Comedy channels that blend Hollywood auspices and Internet-native phenomena can also score. Yomyomf, a channel from director Justin Lin (“The Fast and the Furious”) that features YouTube stars including Ryan Higa, comes in at 25th. Four places behind Yomyomf is Geek and Sundry, which features TV/YouTube crossover star Felicia Day.
The YouTube channels drew headlines when first announced last October in part due to the participation of a slew of celebrities fronting channels of their own. While many of those channels are low on the Channel Meter ranking, that may be less indicative of the questionable appeal of celebrities on YouTube than of the fact that many of them launched relatively late in the year.
Channels fronted by Rainn Wilson, Amy Poehler and Deepak Chopra have yet to pop, though none of them launched until the summer and they may still need time to find their sea legs. Whether YouTube will see it the same way remains to be seen.
One exception is NuevOn, a Hispanic-targeted network featuring Sofia Vergara that comes in at No. 23. The emphasis on unscripted comedy is clearly resonating in a category with multiple ventures going after the Latino audience with either Spanish or bilingual content.
NuevOn is one of three channels from Electus, the IAC-backed studio led by Ben Silverman, who is also seeing traction for Loud, a channel featuring unscripted and comedy series, at No. 44. Not faring as well is the company’s third channel, Hungry, a food channel at 93rd. Electus hired veteran TV executive Bruce Seidel from Food Network in January to oversee Hungry.

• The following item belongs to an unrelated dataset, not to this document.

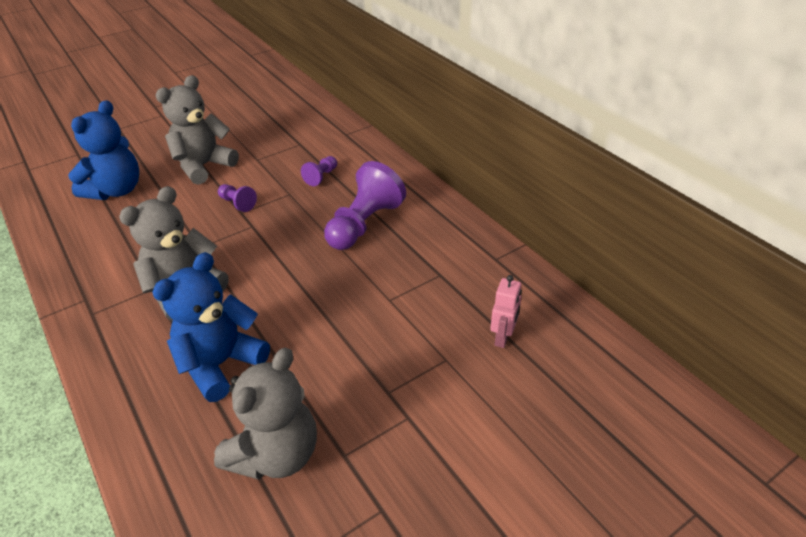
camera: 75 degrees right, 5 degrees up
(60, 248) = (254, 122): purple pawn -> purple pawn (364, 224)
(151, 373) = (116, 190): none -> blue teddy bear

Hungry is an example of a channel serving up programming in a crowded area among the YouTube channels. TheStylish, from production company Magical Elves, is sunk at 97th. Fitness channel 3V, from BermanBraun, is mired in 104th place.
Clearly, female-targeted categories — food, fashion, fitness — aren’t faring as well as male-centric categories like automotive and sports. As YouTube figures out which channels stay or go, it may not simply drop networks with weak numbers but elect to keep one entrant from even slower-performing categories that could see a boost without direct competition.

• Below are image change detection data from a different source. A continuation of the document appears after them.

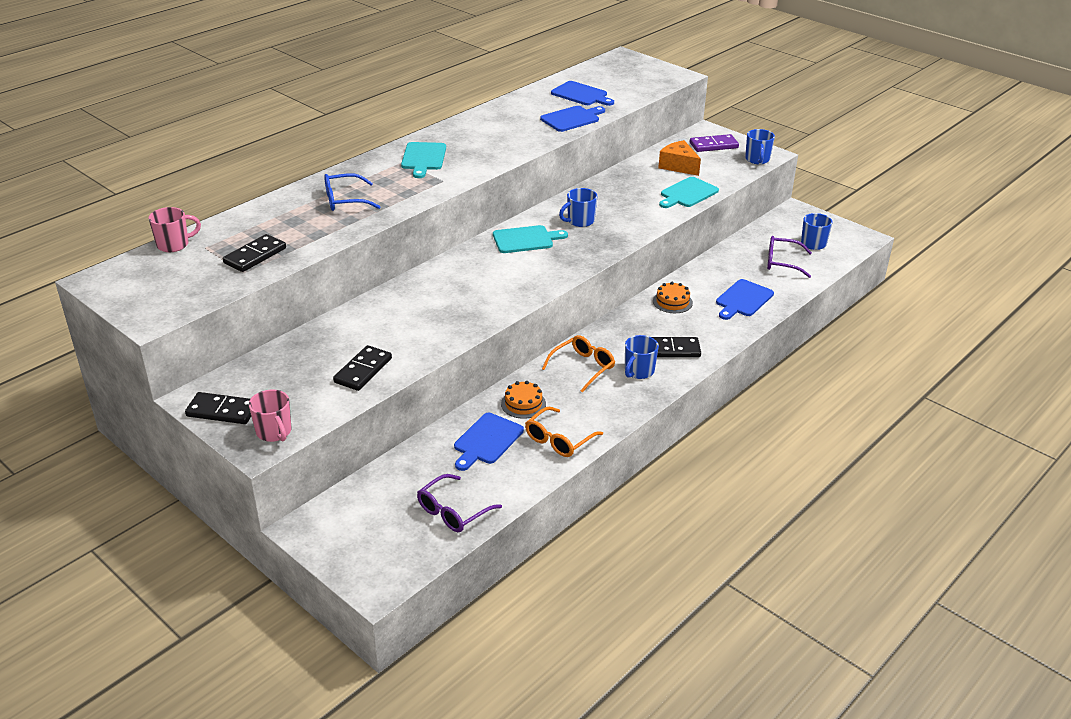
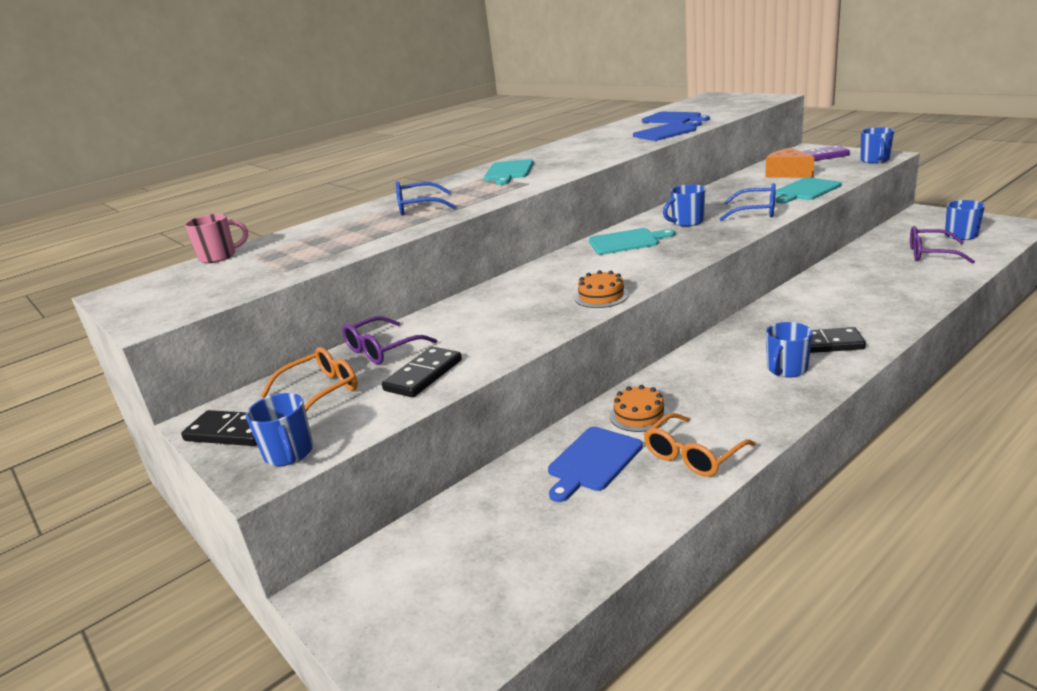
camera: 10 degrees right, 10 degrees down
(255, 256) = (303, 257): black domino -> none
(274, 432) = (289, 454): pink mug -> blue mug
(453, 511) = (545, 561): purple glasses -> purple glasses (382, 349)
(583, 367) = (711, 370): orange glasses -> orange glasses (321, 391)
(640, 216) = (756, 211): none -> blue glasses
(672, 302) = (809, 299): orange cake -> orange cake (601, 296)
(743, 299) = (897, 289): blue cutting board -> none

However, some of the biggest production companies in entertainment are holding their own in competitive categories. FremantleMedia’s Pet Collective is doing OK, in at 42rd, while Befit, a fitness channel from Lionsgate, is sticking it out at 51st.
Entertainment news is also a potent YouTube channel category: Finishing 10th and 11th were Young Hollywood, a hub for celebrity interviews, and ENTV, which is owned by Variety parent company Penske Media Corp.